- From: Josh Spiegel <josh.spiegel@oracle.com>
- Date: Thu, 10 Sep 2015 08:53:20 -0700 (PDT)
- To: Michael Kay <mike@saxonica.com>
- Cc: "Robie, Jonathan" <jonathan.robie@emc.com>, Abel Braaksma <abel.braaksma@xs4all.nl>, Public Joint XSLT XQuery XPath <public-xsl-query@w3.org>
> On Sep 10, 2015, at 8:28 AM, Michael Kay <mike@saxonica.com> wrote:
>
> I’ve always read it as a kind of macro: (A => f(X, Y)) is translated during expression parsing to f(A, X, Y).
Me too. So Abel’s example:
> let $a := concat('hello', ?)
> let $b := concat('world', ?)
> return "!" => ($a, $b)()
Is equivalent to:
… return ($a, $b)(“!”)
And would raise an error:
"If FC is a dynamic function call: FC's base expression is evaluated with respect to SC and DC. If this yields a sequence consisting of a single function with the same arity as the arity of the ArgumentList, let F denote that function. Otherwise, a type error is raised [err:XPTY0004]."

Dataset content -
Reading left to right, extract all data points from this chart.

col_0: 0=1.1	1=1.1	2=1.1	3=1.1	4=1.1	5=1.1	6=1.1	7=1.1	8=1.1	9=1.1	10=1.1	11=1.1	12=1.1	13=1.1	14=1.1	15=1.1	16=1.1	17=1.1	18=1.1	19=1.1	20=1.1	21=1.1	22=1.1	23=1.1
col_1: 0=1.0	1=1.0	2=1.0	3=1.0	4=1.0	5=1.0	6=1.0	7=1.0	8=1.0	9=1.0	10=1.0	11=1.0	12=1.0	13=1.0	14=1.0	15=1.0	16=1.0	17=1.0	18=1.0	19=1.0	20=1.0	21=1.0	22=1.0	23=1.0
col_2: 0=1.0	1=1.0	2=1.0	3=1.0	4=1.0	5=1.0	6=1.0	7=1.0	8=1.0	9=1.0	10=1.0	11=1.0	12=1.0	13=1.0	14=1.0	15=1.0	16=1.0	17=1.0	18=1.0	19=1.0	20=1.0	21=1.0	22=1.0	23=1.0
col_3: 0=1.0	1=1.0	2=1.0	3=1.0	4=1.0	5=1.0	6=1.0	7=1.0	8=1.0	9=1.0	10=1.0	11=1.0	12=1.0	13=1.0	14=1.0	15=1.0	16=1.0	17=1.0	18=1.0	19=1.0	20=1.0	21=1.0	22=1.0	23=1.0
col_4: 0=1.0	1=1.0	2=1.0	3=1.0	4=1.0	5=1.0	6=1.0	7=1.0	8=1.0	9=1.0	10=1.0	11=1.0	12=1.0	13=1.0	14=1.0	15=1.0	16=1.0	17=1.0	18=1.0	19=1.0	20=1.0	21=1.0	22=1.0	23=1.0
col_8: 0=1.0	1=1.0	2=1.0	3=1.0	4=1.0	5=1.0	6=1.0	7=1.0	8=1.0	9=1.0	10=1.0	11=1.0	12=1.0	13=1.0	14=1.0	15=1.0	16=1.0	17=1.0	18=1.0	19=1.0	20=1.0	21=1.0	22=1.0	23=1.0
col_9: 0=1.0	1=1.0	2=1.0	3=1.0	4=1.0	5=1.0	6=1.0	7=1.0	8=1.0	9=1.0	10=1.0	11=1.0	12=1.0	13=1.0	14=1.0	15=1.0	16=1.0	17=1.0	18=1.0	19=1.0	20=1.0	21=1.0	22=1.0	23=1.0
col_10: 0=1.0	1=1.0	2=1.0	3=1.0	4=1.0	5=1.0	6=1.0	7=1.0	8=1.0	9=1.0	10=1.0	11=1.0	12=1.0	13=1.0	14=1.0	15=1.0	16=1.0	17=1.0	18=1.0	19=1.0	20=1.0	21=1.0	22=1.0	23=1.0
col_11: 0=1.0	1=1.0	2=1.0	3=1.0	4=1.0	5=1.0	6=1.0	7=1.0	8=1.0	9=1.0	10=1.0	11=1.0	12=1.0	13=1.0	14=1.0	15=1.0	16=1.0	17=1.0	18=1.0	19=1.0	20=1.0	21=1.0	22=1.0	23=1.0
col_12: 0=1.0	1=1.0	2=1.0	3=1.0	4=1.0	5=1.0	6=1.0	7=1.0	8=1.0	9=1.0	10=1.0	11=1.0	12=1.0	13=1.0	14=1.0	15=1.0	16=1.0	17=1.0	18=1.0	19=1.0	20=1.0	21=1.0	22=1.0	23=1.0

What you have to do - Continue the email about the arrow operator in XPath, starting after the last sentence shown. The rows are separate material and have no connection to the email.

Response area -
> I think it would be clearer to specify it by means of a syntactic transformation:
>
> Given a UnaryExpr U, an ArrowFunctionSpecifier F, and a ArgumentList (A, B, C…), the expression U => F(A, B, C…) is equivalent to the expression F(U, A, B, C…)
>
Makes sense.
> “If $s is a sequence and f() is a function”. Are we talking about expressions, or about the values of expressions?
I like these examples though. Maybe this description of $s and f() isn’t even necessary. It could just say:
“For example, $s=>f() is equivalent to f($s), and $s=>f($j) is equivalent to f($s, $j)."